| TEXT SECTION |
--------------------------------
Fundamentally there's a few ways to film into the darkness of an evening. Option 1, bring a lot of lights. Option 2, bypass the whole "visible spectrum" and go right into Infrared. That isn't to say Option 2 isn't without it's quirks. All of which presented an interesting learning curve when utilized on a project for a company that specializes in illuminating the darkness. 

Our client asked myself and my creative partner to film a night 'live fire' rifle shoot using night vision, utilizing their own in-house night vision system. This client specifically creates IR aiming and illumination systems from individual soldier rifles, all the way up to crew-served machine guns. The advantage is that this allows us to give 1-to-1 feedback on how we think their night vision system can be improved from the standpoint of filmmakers.

The BE Meyers OWL night scope is fairly unique in a few regards:
- It utilizes C-Mount lenses
- It creates a non-vignetted image on full-frame sensors

Why the two aspects listed are important is that normal systems, for example the AN/PVS-14, is limited to 40 degrees of field of vision. Suffice it to say this isn't very helpful. The PVS-14 also has two modes of adjustment, either a front objective lens for focusing, or a diopter end for adjustment to the human eye. Things get a bit hairy when you have to adapt a system developed for fighting, to one for fun. This involves step up rings, adapted to a donor lens, so now you have 3 systems of focus to nail, an objective end, a back-focus end from the night observation device (referred to hereafter as a NOD), and finally the focus of the donor optic connected to the NOD.

Simply put...this is a mess. And is an absolute soup-sandwich for filmmaking.
--------------------------------
Collected data
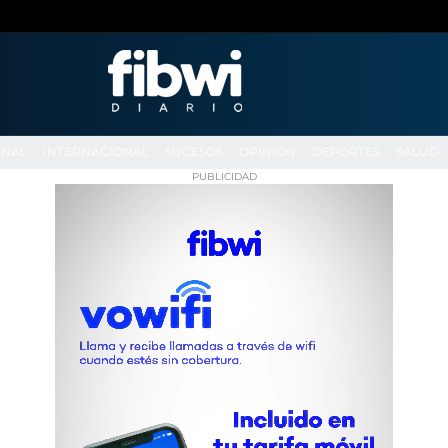
ONAL
INTERNACIONAL
SUCESOS
OPINIÓN
DEPORTES
SALUD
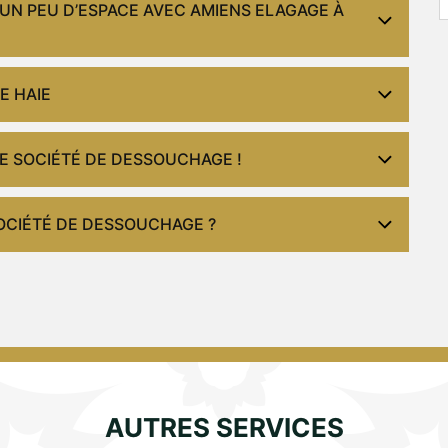
UN PEU D’ESPACE AVEC AMIENS ELAGAGE À
E HAIE
NE SOCIÉTÉ DE DESSOUCHAGE !
OCIÉTÉ DE DESSOUCHAGE ?
AUTRES SERVICES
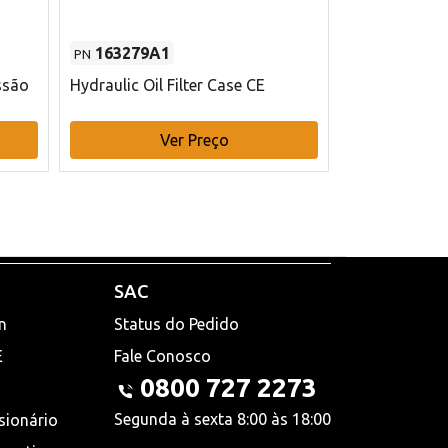
163279A1
48145970
PN
PN
ssão
Hydraulic Oil Filter Case CE
Filtro de com
x 75 mm L Ca
Ver Preço
V
SAC
n
Status do Pedido
E
Fale Conosco
0800 727 2273
Segunda à sexta 8:00 às 18:00
sionário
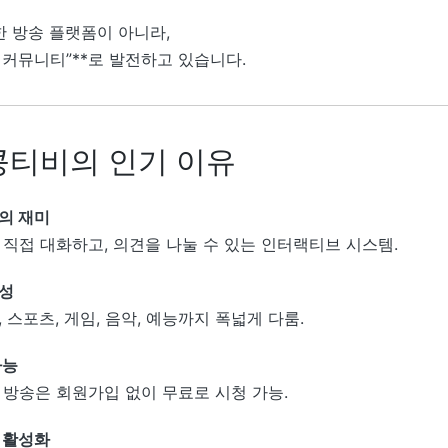
 방송 플랫폼이 아니라,
 커뮤니티”**로 발전하고 있습니다.
킹콩티비의 인기 이유
의 재미
 직접 대화하고, 의견을 나눌 수 있는 인터랙티브 시스템.
성
 스포츠, 게임, 음악, 예능까지 폭넓게 다룸.
가능
 방송은 회원가입 없이 무료로 시청 가능.
 활성화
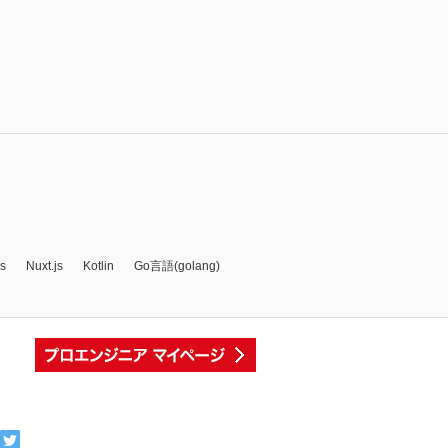
js
Nuxt.js
Kotlin
Go言語(golang)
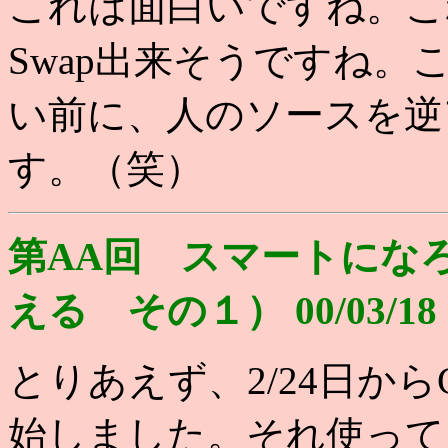
これは面白いですね。これ
Swap出来そうですね
い前に、人のソースを逆
す。（笑）
第AA回 スマートにな
える その１） 00/03/18
とりあえず、2/24日からGa
始しました。それ使って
--------------------------------
| APPLY WHAT YOU READ |
1) Answer these questions from the night-vision filming text:
(a) What two options does it give for filming in the dark of an evening?
(b) What kind of lenses does the BE Meyers OWL night scope use?
(c) To how many degrees of field of vision is the AN/PVS-14 limited?
2) Output the text lines of every row in Collected data exactly as they appear, and omit the pictures from your answer.

| ANSWERS BY ITEM NUMBER |
1)
(a) Bring a lot of lights, or bypass the visible spectrum and go into infrared.
(b) C-Mount lenses.
(c) 40 degrees.

2)
ONAL
INTERNACIONAL
SUCESOS
OPINIÓN
DEPORTES
SALUD
UN PEU D’ESPACE AVEC AMIENS ELAGAGE À
E HAIE
NE SOCIÉTÉ DE DESSOUCHAGE !
OCIÉTÉ DE DESSOUCHAGE ?
AUTRES SERVICES
163279A1
48145970
PN
PN
ssão
Hydraulic Oil Filter Case CE
Filtro de com
x 75 mm L Ca
Ver Preço
V
SAC
n
Status do Pedido
E
Fale Conosco
0800 727 2273
Segunda à sexta 8:00 às 18:00
sionário
 방송 플랫폼이 아니라,
 커뮤니티”**로 발전하고 있습니다.
킹콩티비의 인기 이유
의 재미
 직접 대화하고, 의견을 나눌 수 있는 인터랙티브 시스템.
성
 스포츠, 게임, 음악, 예능까지 폭넓게 다룸.
가능
 방송은 회원가입 없이 무료로 시청 가능.
 활성화
js
Nuxt.js
Kotlin
Go言語(golang)
これは面白いですね。これ
Swap出来そうですね
い前に、人のソースを逆
す。（笑）
第AA回 スマートにな
える その１） 00/03/18
とりあえず、2/24日からGa
始しました。それ使って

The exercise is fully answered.